Früh beginnen die Geschwister Serge und Sophie ihre naturwissenschaftlichen Interessen zu entdecken, wobei Sophie am Ende ihrer durch Chemie und Insektenkunde gewonnenen paranoischen Einsicht, in welchem Maße alles mit allem zusammenhängt, nicht gewachsen ist und sich mit Cyanid das Leben nimmt. Serge, wie der Wolfsman nicht in der Lage den Verlust der Schwester zu verdauen, die ihm wie ein Fremdkörper im Magen liegt, unterzieht sich im zauberberghaften Spa-Ort Klodebrady einer Behandlung und wird später als Funker und Beobachter, fliegender Scharfschütze, im Krieg gegen die Deutschen seine spezifischen Begabungen zur Anwendungen bringen.

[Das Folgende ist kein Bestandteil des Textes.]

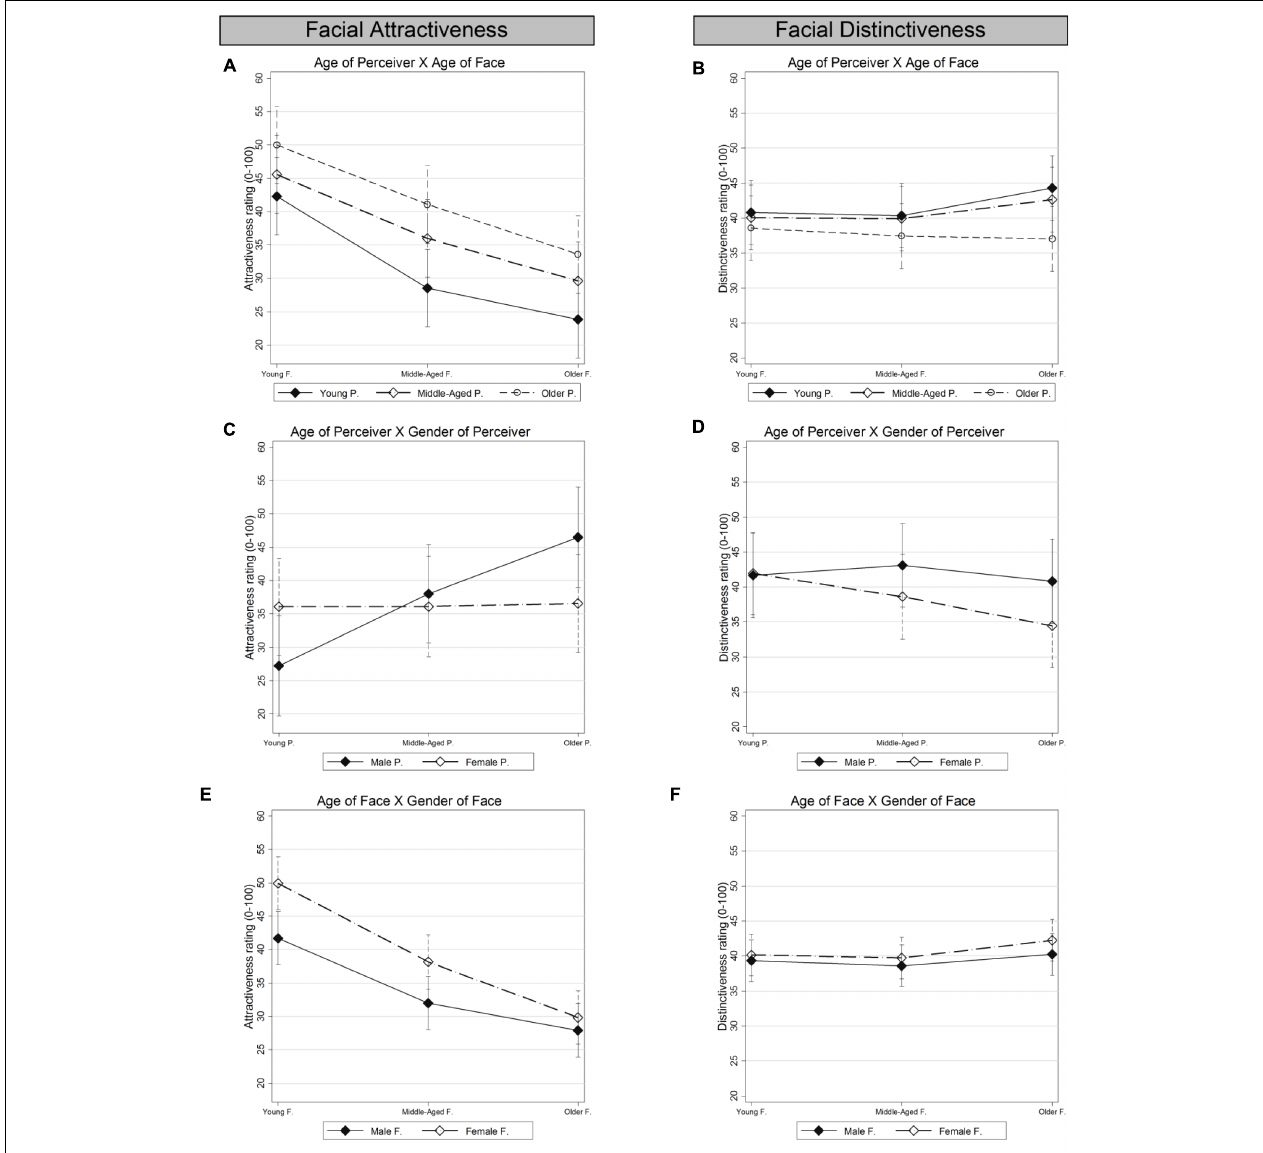
FIGURE 2 | Predicted marginal means for attractiveness and distinctiveness for specified two-way interactions pertaining to age and gender: (A) Age of Perceiver × Age of Face, for attractiveness. (B) Age of Perceiver × Age of Face, for distinctiveness. (C) Age of Perceiver × Gender of Perceiver, for attractiveness. (D) Age of Perceiver × Gender of Perceiver, for distinctiveness. (E) Age of Face × Gender of Face, for attractiveness. (F) Age of Face × Gender of Face, for distinctiveness. Error bars indicate 95% confidence intervals for the point predictions, corrected for multiple comparisons (Bonferroni). P = Perceiver; F = Faces.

Die folgenden Jahre studiert er in London und kommt erneut, wie schon im Krieg, wo sie ihm beim Schärfen der Sinneswahrnehmungen gute Dienste leisteten, mit Drogen in Berührung. Drogen, von denen auch die Mutter nicht genug bekommen konnte. Sinne schärfend und/oder verschleiernd, um sie durchlässiger und empfangsbereiter werden zu lassen.

Das Buch endet in Kairo, den Grabkammern Ägyptens mit dem Tod des Helden, da dieser beim a-tergo-Sex (die C-Stellung gehört augenscheinlich zu seinen Vorlieben) mit einer jungen Ägyptologin von einem giftigen Insekt gestochen wird und schließlich an der entzündeten Cyste verstirbt. Vorher allerdings noch kafkaesk im Fiebertraum zum Verursachertier transformiert. Insect/Incest.

Seine letzten Worte, auf initiale Klickgeräusche reduzierte Vorsprachlichkeit: „Ssssss, k-k-k-k; ssssss, k-k-k-k; ssssss, k-k-k-k…“

Die Fokker Dr.I von Leutnant Friedrich Kempf mit der Aufschrift „Kennscht mi noch?“ begegnet Serge bei einem seiner Kriegseinsätze.

Höhenflug

Arbeit an einer guten Prosa hat drei Stufen: eine musikalische, auf der sie komponiert, eine architektonische, auf der sie gebaut, endlich eine textile, auf der sie gewoben wird. (Walter Benjamin)

McCarthys brillanter, an der Oberfläche flüssig lesbarer Avantgarde-Roman entzieht sich im selben Maße, ja macht sich nahezu unlesbar, wie er untergründig, am seidenen, schnurlosen Faden, Querverbindungen zwischen Bildern und Wörtern knüpft. Was dem Leser, will er über den Oberflächenscan hinaus diese in Schichten verwebte Tiefenstruktur mitvollziehen, eine gesteigerte Empfangsbereitschaft (listen carefully/see!), sowie eine detektivisch-detektorische Lust am Spurensuchen, abfordert. Serges Antwort auf den oben zitierten Aufruf zum Rapport, sachlichem Tatsachenbericht ohne jede Ausschmückung, fasst – nüchtern, besonnen, allen Übertreibungen abhold – das einzige, auf diesen literarischen Höhenflug passende Fazit folgendermaßen treffend zusammen: „Wir sind rauf, haben was gesehen, und es war gut.“

Tillmann Reik

Tom McCarthy: K. Aus dem Englischen von Bernhard Robben.Verlag DVA Belletristik. 480 S., 24,99 Euro.Verlagssinformationen zum Buch.